Protestors refuse to gloss over Bratton’s legacy

Stephon Johnson | 9/29/2016, 5:51 p.m.
“Working together in partnership in our neighborhood-based policing initiatives, they are forging the way forward in crime fighting and collaboration,” ...
Protestors demonstrate against Bill Bratton's legacy as NYPD Commissioners Stephon Johnson

“Working together in partnership in our neighborhood-based policing initiatives, they are forging the way forward in crime fighting and collaboration,” wrote former New York Police Commissioner Bill Bratton in his resignation letter addressed to Mayor Bill de Blasio.

There are a few people who would dispute the New York Police Department as a whole working with the community.

Last week, Bratton took a victory lap around the five boroughs, concluding with a final walk out of One Police Plaza in Lower Manhattan. Bagpipes, dignitaries, officers, elected officials and pomp and circumstance were a part of the ceremony. However, one group of people were off to the side and separated by a barricade. Their jeers were drowned out by the cheers of those shaking hands with Bratton.

These protestors were the activists, advocates and even city employees who labeled Bratton’s legacy as “poisonous” to Black and Brown New Yorkers.

“Everything has been a spectacle and a [expletive] photo op,” said Josmar Trujillo of the ad hoc group New Yorkers Against Bratton. Trujillo and others stood outside of One Police Plaza as set up began for Bratton’s last event as police commissioner.

“Bratton’s legacy hasn’t only meant New York City,” continued Trujillo. “He was an adviser in Baltimore when they were going through their Broken Windows evolution. He was a paid consultant in Oakland. He was obviously a police consultant in L.A. He has been one of the most influential people in the history of policing. His touch goes everywhere.”

Trujillo also said that activists in New Orleans told him that Bratton had, allegedly, been an adviser there as well.

Bratton’s victory lap isn’t a victory according to many local activists. A public defender, who wished to not be identified, spoke to the crowd and the AmNews about Bratton’s legacy. She also spoke about what she thought new Police Commissioner James O’Neill would bring to the table.
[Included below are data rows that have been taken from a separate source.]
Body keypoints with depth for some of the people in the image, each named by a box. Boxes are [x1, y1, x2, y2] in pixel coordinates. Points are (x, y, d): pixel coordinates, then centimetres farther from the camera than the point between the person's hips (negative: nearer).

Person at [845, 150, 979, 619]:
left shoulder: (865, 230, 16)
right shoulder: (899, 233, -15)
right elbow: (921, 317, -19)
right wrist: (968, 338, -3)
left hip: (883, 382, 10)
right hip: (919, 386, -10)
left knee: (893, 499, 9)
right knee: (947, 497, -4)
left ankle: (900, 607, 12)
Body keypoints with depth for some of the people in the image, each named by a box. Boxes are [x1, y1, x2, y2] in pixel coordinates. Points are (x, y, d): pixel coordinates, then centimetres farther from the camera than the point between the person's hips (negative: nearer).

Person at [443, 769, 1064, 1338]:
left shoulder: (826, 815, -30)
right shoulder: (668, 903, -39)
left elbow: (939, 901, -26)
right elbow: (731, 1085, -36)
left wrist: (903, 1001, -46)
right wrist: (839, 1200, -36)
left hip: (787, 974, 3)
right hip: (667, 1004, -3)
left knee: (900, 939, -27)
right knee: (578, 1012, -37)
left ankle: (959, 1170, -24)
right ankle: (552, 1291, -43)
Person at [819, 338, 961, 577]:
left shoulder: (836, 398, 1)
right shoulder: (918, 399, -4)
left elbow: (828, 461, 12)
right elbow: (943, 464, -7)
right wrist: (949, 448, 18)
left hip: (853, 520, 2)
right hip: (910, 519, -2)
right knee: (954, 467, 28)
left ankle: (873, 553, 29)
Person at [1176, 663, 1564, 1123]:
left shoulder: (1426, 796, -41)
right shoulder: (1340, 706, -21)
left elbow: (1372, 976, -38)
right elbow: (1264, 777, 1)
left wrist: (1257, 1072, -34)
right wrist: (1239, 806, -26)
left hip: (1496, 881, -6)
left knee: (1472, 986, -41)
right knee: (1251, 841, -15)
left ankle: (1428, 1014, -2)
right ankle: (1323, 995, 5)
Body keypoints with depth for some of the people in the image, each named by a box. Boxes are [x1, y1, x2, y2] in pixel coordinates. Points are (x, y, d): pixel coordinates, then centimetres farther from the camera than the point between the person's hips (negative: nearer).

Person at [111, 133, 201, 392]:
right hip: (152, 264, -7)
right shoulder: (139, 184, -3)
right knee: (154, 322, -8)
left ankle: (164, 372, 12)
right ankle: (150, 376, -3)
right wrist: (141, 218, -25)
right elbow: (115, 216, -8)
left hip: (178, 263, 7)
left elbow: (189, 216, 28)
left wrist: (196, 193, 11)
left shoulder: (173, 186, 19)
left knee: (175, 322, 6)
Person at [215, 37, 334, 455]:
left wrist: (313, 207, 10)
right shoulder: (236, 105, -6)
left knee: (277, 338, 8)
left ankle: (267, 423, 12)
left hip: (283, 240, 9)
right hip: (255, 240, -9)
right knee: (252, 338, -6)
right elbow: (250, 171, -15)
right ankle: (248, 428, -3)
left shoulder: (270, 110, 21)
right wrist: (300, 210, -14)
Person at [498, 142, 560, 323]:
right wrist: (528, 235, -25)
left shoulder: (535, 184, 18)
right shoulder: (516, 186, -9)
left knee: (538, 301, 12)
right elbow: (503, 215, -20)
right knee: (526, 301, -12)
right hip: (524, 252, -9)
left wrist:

“Summonses were for marijuana, now it’s for jumping the turnstile,” she said. “I have clients who got criminal records ... convictions ... that will stay with them for the rest of their life for $2.75. Not only do they get a criminal record, but I have clients who have served jail time for jumping the turnstile. Thirty days in jail. And the prosecutors ... Cy Vance ... Ken Thompson, who asked for no jail time for Peter Liang, asked that my client serve one year in jail for jumping the turnstile. This isn’t ending with Bratton. His legacy will continue with O’Neill.”

“I’m so happy to see Bratton go, but we have to make sure his policies go,” the public defender continued. “They are decimating communities of color.”

This past summer alone, the AmNews has reported on several pieces of news that found Bratton’s image at odds with what was happening in Black and Brown communities. In August, the AmNews reported on an analysis conducted by the Police Reform Organizing Project. The report concluded that marijuana possession arrests rose almost 30 percent (9.331) in the first six months of this year when compared with the same period in 2015. The PROP report also showed that 90 percent of the NYPD’s marijuana possession arrests in the first six months of 2016 involved New Yorkers of color.